## TASKS TO PERFORM
- a) In the forum thread about eye tests for a driving license, what does the RTA require when you go to get your UAE driver's license?
- b) Resume the forum thread about eye tests for a driving license, picking up after its last line.
STUDY TEXT below:
# Eye Test for Driving License



## stamboy

I got told eye tests are free for people applying for a license but today got quoted AED 150.

As it happened I couldn't get it anyhow as I didn't have my passport with me or photos. 

Anyone know where these so-called free sight tests are or is it just a myth?


----------



## Stevesolar

Hi,
Myth, as far as I know - we paid for ours!
Cheers
Steve


----------



## twowheelsgood

Myth, unless your company is paying (ours did)


----------



## asharma0001

I paid for mine too


----------



## BringBackBuck8

Paid the fee; 'eye test' took 10 seconds. 

"Sit there, look at the wall can you read the third bottom line?"

"You're fine."

No taxes in Dubai?


----------



## Frenjon

I also paid 150 AED - you can do it at most opticians. Mine was pretty thorough. 
Magrabi Optical in Mirdif City Centre.. 

Later I of course got SMS spam from them because they had my phone number.
Lesson learned = no need to give them your correct number, nothing is recorded from the RTA at that point.

RTA requires the "approved" eye test receipt when you go and get your UAE drivers license.


----------



## vantage

BringBackBuck8 said:


> Paid the fee; 'eye test' took 10 seconds. "Sit there, look at the wall can you read the third bottom line?" "You're fine." No taxes in Dubai?
End of STUDY TEXT.
GIVEN RECORDS below:
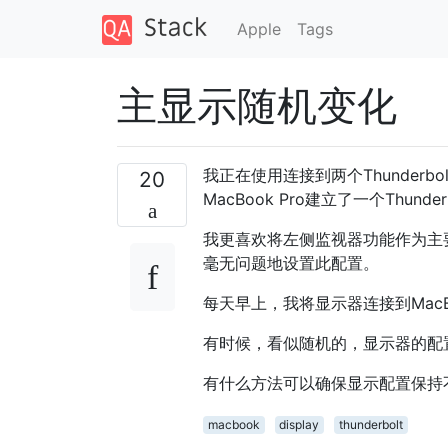
Apple
Tags
主显示随机变化
我正在使用连接到两个Thunderbo
20
MacBook Pro建立了一个Thunde
我更喜欢将左侧监视器功能作为主
毫无问题地设置此配置。
每天早上，我将显示器连接到MacB
有时候，看似随机的，显示器的配
有什么方法可以确保显示配置保持
macbook
display
thunderbolt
End of GIVEN RECORDS.
## RESPONSES TO THE TASKS
- a) The "approved" eye test receipt.

- b)
Same here, with the added "well, your left eyes good" tick!

It was 100 AED just 2 years ago. That's quite some inflation!


----------



## Mclovin oo7

You can get it done for 100 at the small hut next to Al Barsha Police station. I wear glasses but as per the "test" they did, I have 20/20 vision.


----------



## twowheelsgood

The RTA building near Noor Bank Metro station had an eye test place in their office building.

They couldn't make head not tail of what to do with someone with marginal colour blindness though - passed every test except the Isihara coluor spots test, which I fail every time.


----------



## de Mexicaan

Think I also paid 100 dhs, 2 years ago, next to the RTA opposite Mall of the Emirates. 
Nothing is for free here


----------



## CptMike

I always fail the Isihara color test. 
Is that a problem? 

Is there a clinic which doesn't do this test?


----------



## Stevesolar

Hi
I don't remember doing a colour test with mine!
Cheers
Steve


----------



## twowheelsgood

CptMike said:


> I always fail the Isihara color test.
> Is that a problem?
> 
> Is there a clinic which doesn't do this test?


I just told the lady I could see Red and Green traffic lights fine and it had never been an issue - something like 10% of males have this but most don't even realise it.

She just gave me a pass.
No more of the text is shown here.